The latest plan for the site fronting Highway 101 and Shiloh Road, south of Wal-Mart and Home Depot, calls for a commercial center with a mix of yet-to-be-named major retailers, along with smaller shops and restaurants.

The 125,000-square-foot shopping center would be less than half the size of the 345,000-square-foot Shiloh Center across the street, but developers aim to bring in stores to stem “retail leakage,” created when residents go to neighboring cities to shop for merchandise that isn’t available in town.

Those categories identified in previous studies include apparel, home furnishings and specialty shops.

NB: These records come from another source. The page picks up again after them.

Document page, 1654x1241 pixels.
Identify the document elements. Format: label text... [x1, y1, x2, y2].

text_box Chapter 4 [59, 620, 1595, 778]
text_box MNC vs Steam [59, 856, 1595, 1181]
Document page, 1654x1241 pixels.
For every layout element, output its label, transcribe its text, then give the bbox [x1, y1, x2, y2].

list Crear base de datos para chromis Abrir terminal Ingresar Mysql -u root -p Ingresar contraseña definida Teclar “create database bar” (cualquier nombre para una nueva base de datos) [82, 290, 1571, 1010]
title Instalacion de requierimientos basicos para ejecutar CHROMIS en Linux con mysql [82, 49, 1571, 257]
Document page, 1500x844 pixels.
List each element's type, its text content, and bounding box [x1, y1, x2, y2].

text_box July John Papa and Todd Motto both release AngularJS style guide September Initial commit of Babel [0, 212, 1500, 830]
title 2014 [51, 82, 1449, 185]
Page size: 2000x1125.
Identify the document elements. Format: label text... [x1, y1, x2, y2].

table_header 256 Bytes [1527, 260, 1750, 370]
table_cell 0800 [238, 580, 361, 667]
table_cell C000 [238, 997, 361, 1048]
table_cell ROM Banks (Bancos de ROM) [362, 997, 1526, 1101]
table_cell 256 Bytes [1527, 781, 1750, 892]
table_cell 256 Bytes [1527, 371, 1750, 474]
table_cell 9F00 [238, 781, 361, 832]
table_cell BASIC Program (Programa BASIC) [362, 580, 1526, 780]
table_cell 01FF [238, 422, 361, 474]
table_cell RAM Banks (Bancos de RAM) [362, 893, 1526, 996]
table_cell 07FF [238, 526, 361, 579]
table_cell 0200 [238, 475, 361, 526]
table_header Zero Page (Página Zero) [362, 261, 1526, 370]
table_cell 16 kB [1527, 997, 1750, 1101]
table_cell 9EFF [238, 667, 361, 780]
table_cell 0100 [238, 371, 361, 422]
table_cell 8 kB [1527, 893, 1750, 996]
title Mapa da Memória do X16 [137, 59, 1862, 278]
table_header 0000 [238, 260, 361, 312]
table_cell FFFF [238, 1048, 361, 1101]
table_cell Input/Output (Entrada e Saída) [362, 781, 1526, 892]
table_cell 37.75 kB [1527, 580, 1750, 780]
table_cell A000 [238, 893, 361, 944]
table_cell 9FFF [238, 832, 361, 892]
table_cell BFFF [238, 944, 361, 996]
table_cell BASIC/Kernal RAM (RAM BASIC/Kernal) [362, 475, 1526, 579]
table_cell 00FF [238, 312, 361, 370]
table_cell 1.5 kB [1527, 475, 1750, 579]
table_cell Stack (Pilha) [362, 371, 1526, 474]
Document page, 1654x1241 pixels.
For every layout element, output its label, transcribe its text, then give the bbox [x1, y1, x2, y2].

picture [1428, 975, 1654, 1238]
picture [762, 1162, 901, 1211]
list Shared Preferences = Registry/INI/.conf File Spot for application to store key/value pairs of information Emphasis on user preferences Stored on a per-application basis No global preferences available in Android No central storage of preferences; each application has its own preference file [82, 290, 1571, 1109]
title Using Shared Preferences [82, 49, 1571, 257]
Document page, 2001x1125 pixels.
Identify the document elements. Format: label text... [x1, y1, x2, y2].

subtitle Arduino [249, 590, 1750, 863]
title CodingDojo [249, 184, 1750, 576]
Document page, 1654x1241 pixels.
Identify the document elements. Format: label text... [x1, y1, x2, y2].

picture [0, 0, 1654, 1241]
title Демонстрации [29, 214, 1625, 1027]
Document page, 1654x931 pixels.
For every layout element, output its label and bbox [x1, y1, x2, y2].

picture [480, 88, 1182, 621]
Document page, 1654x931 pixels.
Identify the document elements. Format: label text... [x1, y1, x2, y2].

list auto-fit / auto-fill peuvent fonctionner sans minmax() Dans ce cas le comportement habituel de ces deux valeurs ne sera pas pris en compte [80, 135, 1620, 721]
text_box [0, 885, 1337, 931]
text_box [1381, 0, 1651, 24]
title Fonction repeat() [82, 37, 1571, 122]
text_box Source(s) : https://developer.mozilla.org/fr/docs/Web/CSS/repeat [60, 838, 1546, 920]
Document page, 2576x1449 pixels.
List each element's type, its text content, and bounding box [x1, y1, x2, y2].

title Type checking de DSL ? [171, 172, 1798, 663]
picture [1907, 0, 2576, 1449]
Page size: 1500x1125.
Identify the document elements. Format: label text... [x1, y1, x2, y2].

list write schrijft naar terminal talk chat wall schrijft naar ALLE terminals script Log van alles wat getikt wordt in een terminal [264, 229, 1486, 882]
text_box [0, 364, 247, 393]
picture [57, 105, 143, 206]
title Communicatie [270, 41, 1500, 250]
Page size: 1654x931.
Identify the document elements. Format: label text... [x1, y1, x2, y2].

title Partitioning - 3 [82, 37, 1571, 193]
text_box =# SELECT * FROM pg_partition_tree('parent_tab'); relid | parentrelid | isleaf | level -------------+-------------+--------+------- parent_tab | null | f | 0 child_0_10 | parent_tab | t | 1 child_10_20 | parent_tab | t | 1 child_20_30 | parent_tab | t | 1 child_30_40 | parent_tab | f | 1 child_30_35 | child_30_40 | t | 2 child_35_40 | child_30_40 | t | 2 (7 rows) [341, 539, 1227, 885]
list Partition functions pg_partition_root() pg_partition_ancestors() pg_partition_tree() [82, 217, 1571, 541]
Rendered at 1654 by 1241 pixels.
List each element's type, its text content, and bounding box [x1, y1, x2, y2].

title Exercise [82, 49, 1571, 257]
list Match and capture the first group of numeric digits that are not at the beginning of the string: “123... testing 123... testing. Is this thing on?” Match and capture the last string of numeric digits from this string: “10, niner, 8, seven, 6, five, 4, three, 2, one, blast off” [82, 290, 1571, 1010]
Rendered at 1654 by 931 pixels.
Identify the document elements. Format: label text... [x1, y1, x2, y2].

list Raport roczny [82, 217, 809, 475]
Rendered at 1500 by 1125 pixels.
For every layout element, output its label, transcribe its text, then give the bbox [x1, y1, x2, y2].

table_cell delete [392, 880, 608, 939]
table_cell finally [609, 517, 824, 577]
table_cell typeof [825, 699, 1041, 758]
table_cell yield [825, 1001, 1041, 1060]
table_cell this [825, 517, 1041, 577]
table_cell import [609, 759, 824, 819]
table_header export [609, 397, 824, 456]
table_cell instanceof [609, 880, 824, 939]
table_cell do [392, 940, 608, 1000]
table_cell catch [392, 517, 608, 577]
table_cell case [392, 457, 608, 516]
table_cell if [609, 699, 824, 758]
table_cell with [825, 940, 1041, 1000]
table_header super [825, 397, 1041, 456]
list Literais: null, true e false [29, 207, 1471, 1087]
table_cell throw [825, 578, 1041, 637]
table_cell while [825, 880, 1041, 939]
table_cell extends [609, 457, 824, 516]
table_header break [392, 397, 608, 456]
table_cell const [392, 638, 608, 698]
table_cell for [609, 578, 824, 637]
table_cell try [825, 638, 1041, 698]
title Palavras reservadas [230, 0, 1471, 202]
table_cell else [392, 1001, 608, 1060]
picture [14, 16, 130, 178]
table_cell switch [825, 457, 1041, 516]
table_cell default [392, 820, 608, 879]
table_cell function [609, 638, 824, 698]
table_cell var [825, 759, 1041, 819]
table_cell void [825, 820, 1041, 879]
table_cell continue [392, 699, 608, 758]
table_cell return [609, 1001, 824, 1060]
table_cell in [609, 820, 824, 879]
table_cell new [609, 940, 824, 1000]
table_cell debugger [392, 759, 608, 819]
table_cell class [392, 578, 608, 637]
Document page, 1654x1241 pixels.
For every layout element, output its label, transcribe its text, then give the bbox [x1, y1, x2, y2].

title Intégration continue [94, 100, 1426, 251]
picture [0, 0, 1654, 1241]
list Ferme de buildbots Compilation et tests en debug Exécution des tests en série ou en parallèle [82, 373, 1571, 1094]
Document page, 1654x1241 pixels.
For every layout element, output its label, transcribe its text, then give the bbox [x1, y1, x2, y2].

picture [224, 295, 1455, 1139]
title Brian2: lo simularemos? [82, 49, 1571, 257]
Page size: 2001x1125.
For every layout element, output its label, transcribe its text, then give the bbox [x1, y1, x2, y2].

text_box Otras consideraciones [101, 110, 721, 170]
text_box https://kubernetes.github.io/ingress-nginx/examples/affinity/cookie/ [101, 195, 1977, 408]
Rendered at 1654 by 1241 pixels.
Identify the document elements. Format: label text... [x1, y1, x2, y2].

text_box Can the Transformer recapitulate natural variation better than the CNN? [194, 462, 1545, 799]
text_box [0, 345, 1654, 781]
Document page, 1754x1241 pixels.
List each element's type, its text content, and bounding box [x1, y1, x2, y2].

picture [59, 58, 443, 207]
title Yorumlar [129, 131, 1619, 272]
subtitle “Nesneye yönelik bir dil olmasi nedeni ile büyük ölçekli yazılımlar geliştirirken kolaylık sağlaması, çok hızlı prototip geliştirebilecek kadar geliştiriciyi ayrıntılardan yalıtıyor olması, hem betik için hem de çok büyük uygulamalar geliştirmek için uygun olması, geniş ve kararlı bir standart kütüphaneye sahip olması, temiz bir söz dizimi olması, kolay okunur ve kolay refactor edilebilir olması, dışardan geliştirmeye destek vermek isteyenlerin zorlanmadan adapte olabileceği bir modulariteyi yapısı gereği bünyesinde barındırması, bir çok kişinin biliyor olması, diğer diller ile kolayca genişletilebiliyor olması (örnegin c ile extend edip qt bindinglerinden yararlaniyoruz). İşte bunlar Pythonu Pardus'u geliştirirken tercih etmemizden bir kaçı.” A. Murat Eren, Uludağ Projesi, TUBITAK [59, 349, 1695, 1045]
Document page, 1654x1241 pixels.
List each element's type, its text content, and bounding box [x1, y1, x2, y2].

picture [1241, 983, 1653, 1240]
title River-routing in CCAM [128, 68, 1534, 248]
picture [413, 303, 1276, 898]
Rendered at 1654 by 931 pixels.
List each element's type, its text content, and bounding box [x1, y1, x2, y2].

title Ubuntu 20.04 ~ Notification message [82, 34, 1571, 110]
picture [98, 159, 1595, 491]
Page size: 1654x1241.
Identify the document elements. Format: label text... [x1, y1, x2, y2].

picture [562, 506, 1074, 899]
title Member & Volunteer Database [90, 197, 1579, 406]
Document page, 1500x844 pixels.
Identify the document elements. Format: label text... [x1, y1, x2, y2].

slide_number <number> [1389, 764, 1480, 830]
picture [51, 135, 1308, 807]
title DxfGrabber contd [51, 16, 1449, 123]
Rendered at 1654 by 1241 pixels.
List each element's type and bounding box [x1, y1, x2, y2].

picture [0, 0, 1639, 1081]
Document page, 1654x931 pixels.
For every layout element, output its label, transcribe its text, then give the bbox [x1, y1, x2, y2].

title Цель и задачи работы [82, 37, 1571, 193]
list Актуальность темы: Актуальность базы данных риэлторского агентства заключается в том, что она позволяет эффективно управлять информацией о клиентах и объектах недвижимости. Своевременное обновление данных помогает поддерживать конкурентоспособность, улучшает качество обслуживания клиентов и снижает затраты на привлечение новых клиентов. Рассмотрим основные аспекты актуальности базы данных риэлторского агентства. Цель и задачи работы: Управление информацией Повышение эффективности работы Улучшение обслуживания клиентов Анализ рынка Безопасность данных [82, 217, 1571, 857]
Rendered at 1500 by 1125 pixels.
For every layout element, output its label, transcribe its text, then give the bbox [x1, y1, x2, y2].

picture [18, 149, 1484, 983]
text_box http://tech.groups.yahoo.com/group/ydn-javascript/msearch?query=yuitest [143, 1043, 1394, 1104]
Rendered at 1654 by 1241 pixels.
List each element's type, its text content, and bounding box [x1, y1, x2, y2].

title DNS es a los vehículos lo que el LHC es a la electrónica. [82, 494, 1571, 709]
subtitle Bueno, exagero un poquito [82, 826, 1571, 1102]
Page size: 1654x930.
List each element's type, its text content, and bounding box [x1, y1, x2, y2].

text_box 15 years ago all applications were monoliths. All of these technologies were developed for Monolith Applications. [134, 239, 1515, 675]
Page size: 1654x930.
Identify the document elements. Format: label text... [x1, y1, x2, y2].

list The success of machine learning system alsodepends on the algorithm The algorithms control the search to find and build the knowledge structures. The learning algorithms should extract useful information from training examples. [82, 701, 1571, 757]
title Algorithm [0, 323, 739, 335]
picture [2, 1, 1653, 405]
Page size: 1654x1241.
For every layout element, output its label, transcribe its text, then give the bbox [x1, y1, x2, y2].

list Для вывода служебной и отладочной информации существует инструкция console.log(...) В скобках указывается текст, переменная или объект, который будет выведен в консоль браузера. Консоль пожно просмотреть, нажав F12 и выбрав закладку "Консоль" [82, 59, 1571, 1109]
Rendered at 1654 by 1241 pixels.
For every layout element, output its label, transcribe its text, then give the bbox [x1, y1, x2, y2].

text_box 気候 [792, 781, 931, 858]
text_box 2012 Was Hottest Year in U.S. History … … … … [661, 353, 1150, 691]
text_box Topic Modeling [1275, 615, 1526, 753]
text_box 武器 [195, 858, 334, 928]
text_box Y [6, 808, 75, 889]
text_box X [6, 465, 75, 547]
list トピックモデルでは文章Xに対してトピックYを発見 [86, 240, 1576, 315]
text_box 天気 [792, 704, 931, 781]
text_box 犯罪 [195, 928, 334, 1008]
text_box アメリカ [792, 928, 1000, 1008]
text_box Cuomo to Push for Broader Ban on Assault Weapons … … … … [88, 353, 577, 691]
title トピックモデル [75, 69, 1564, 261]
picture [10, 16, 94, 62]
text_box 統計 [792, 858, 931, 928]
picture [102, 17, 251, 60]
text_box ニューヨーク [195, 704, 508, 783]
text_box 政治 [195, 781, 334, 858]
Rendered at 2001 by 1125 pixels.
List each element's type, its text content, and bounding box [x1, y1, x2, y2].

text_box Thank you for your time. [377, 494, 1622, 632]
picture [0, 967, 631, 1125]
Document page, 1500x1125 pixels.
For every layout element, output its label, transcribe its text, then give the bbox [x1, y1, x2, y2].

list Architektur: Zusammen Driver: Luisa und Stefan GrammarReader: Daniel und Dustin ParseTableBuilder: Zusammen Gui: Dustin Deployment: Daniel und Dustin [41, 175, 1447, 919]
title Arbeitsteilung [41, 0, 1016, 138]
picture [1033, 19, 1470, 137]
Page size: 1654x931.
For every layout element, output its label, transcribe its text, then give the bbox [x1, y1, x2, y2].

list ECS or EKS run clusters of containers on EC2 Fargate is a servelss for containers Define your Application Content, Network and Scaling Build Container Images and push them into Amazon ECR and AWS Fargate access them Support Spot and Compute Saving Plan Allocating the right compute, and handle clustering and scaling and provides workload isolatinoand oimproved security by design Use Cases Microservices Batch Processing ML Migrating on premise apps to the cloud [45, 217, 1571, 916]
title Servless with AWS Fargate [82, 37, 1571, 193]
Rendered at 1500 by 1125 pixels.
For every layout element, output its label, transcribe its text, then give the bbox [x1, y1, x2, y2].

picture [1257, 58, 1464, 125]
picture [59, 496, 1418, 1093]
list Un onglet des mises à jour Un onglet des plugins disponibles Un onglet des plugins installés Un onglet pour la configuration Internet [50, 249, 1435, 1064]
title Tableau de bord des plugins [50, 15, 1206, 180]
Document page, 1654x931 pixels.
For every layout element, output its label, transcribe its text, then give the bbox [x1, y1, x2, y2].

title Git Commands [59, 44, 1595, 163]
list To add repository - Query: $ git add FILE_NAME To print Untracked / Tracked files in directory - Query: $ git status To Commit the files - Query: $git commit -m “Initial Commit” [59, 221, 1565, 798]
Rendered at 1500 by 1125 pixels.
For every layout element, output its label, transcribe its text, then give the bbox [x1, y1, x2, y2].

“They are looking at tenants that would fill the void in Windsor,” said Windsor Principal Planner Pauletta Cangson.

Peter Stanley, the Santa Rosa-based project manager, said a Southern California-based developer, Rich Development Enterprises, is working with a number of potential lessees that are interested in coming in, but nothing has been finalized.

The 50-year-old company, headed by Joseph W. Rich, specializes in midsized, multi-tenant retail commercial projects and has developed shopping centers, banks, supermarkets and other retail outlets throughout California and other western states.

The Windsor project, which is scheduled for a conceptual review by the Planning Commission at 6 p.m. Tuesday, comes at a time of post-recession economic resurgence that is pushing development in Windsor and other cities.

Currently, there are more than 960 residential units in the pipeline or under active consideration in Windsor, according to Cangson, including two large downtown apartment projects of almost 400 units apiece.

One of those, Vintage Oaks, is proposed to the north of the Bell Village shopping center, which is currently under construction with an Oliver’s Market set for a spring opening.

Other areas of town also are seeing renewed commercial development, noted Ned Thomas, Windsor’s planning director.

Those include two mixed residential-commercial projects in the Town Green — on Johnson Street and another on Richardson Street — that were stalled for years and now are going forward.

New businesses also have cropped up in the Raley’s and Safeway shopping centers.

“Some of these shopping centers are starting to fill in a little bit,” Thomas said, adding that the Wal-Mart in Windsor just underwent a multimillion-dollar upgrade, which he described as “an enormous renovation.”

The project south of Wal-Mart proposed by Rich Development is on a 25-acre site that was part of the larger Shiloh Road Vision Plan approved by the Town Council 12 years ago with an emphasis on creating a mix of housing, offices and shops in a walkable environment.

But Stanley, the developer’s consultant, said the residential component doesn’t make sense on the property, which is owned by the Vicini family, due to the challenges posed by 14 acres of creek and seasonal wetlands that are protected, along with a half-dozen large “heritage” oaks.

“The vision plan was unrealistic,” he said. “It was more a dream than a vision.

“As much as we need housing, that site there would be a tragic place to put housing in. It’s just right on the freeway,” he said. “It’s more conducive to more retail, because of what’s going on literally across the street.”